Moving beyond current needs, as both a way to ensure that domestic policy doesn’t get stuck dealing with immediate economic, equity, and political issues, I think we should push for an ambitious intermediate goal to promote the adoption of international standards regarding high-risk future models. To that end, I would call for every country to pass laws today that will trigger a full ban on deploying or training AI systems larger than GPT-4 which have not been reviewed by an international regulatory body with authority to reject applications, starting in 2025, pending international governance regimes with mandatory review provisions for potentially dangerous applications and models. This isn’t helpful for the most obvious immediate risks and economic impacts of AI—and for exactly that reason, it’s critical as a way to ensure the tremendous future risks aren’t ignored.
Most of these steps are all possible today, and many or most could even be announced quickly—perhaps at the UK Summit, though it unfortunately seems like we’re not on track for countries making such commitments and concrete actions that quickly.
To conclude, yes, we need to stop certain uses of AI and future more risky systems; yes, steps need to be taken sooner rather than later because the most extreme risks are increasing; and yes, there are concrete things for governments to do, some of which are likely to build towards a governance regime that include a moratorium or the equivalent. And many helpful and concrete steps can start today, and are needed to address immediate harms—even if the necessary moratorium on dangerous uses and model development and the accompanying governance regimes will take time to negotiate.
That said, we shouldn’t ignore the harms AI is doing now—and restricting already illegal or harmful uses is certainly more than justified, and I applaud work being done by AI ethicists and other groups in that direction. The people in the basement should be saved, which is sufficient justification for many of the proposed policies—but I think milquetoast policy papers don’t help that cause either, and these abuses need more drastic responses.
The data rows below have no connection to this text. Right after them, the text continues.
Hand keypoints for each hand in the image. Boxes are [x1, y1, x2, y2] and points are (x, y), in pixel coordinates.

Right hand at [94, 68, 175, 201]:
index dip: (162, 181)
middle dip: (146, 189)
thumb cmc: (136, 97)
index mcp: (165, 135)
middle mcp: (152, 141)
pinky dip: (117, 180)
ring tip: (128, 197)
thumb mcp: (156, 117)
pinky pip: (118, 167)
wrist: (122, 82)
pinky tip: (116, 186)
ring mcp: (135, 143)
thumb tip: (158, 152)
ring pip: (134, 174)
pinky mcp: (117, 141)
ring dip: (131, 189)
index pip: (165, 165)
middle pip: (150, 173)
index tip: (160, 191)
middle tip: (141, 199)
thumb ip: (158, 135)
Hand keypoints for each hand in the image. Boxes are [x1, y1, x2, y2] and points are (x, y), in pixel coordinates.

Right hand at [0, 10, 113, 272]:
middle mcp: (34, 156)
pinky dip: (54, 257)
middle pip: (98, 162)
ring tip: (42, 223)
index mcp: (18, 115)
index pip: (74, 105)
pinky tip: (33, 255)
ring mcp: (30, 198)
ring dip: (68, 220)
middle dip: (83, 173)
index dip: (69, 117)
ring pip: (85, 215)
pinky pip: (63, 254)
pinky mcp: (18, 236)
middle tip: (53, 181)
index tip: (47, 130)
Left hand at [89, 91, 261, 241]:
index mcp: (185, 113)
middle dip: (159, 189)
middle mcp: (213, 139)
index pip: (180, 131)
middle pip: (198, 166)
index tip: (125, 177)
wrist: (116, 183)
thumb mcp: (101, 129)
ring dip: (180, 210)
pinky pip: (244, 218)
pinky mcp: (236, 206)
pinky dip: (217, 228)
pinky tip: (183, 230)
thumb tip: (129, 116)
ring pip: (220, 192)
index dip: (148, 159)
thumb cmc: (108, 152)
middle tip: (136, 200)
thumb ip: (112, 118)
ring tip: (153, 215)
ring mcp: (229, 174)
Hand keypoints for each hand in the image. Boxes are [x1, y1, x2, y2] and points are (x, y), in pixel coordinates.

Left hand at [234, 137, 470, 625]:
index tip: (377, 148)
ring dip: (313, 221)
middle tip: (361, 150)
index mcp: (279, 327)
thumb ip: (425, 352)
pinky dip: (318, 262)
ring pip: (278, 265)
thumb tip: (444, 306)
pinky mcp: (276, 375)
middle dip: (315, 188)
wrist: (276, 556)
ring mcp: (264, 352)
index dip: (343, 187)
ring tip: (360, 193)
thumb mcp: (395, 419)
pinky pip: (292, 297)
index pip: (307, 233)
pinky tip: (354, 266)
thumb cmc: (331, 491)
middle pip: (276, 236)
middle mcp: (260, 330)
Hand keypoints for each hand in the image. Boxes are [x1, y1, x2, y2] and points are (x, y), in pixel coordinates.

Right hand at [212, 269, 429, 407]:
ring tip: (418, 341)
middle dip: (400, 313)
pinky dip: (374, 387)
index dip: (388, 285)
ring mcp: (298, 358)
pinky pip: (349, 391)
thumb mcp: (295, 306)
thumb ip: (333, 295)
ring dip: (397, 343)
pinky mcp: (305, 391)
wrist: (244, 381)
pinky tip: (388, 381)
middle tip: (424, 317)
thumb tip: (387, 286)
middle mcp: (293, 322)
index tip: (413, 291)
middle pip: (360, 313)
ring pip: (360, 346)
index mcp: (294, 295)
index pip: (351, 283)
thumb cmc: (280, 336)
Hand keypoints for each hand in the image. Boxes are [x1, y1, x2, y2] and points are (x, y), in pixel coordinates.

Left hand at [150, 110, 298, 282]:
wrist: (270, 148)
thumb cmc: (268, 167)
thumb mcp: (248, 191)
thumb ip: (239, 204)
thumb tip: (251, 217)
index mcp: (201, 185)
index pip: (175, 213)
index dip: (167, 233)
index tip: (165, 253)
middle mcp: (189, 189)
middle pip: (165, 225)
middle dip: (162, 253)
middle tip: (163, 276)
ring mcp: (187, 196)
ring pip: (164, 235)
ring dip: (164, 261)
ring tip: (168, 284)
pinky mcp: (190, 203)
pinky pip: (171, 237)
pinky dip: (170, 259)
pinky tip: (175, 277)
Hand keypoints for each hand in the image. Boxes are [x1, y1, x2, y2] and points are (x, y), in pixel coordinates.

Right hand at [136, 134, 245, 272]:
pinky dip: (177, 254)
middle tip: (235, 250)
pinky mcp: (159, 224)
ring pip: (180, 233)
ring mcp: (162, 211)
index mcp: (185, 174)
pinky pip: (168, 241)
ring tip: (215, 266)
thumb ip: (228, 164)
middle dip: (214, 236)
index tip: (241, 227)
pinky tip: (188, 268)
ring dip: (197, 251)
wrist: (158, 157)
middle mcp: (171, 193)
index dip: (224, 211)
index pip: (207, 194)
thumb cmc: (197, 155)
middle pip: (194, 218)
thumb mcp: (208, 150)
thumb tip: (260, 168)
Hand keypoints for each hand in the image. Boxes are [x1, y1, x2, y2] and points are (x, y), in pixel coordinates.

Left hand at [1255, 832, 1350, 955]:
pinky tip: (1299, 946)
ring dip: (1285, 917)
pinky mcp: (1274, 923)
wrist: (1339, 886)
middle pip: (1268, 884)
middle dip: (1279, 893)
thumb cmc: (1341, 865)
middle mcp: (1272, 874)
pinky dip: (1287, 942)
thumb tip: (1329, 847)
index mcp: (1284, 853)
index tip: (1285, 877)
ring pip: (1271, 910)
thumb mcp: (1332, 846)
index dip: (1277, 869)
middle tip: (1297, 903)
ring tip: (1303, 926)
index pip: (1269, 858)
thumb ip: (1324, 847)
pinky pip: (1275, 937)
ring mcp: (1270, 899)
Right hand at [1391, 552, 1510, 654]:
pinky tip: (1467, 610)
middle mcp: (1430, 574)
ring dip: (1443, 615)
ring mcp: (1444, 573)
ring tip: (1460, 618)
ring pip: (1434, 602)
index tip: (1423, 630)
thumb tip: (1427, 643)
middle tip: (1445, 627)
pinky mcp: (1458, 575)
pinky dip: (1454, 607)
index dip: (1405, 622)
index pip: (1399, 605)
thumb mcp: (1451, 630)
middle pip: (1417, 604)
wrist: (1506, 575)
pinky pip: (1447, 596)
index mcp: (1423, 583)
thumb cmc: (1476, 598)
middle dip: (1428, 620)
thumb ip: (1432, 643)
The obligation for the Biological Weapons Convention is clear that countries are in violation if they allow bioweapons to be developed, even if the state party itself was not involved. The requirements for the chemical weapons convention are less broad, so AI used for chemical weapons development is not directly banned by the treaty—though it certainly seems worth considering how to prevent it. And as noted, it is currently technically and bureaucratically impossible to monitor or ban such uses.
In the interim, joint-and-several liability for developers, application providers, and users for misuse, copyright violation, and illegal discrimination would be a useful initial band-aid; among other things, this provides motive for companies to help craft regulation to provide clear rules about what is needed to ensure on each party’s behalf that they will not be financially liable for a given use, or misuse.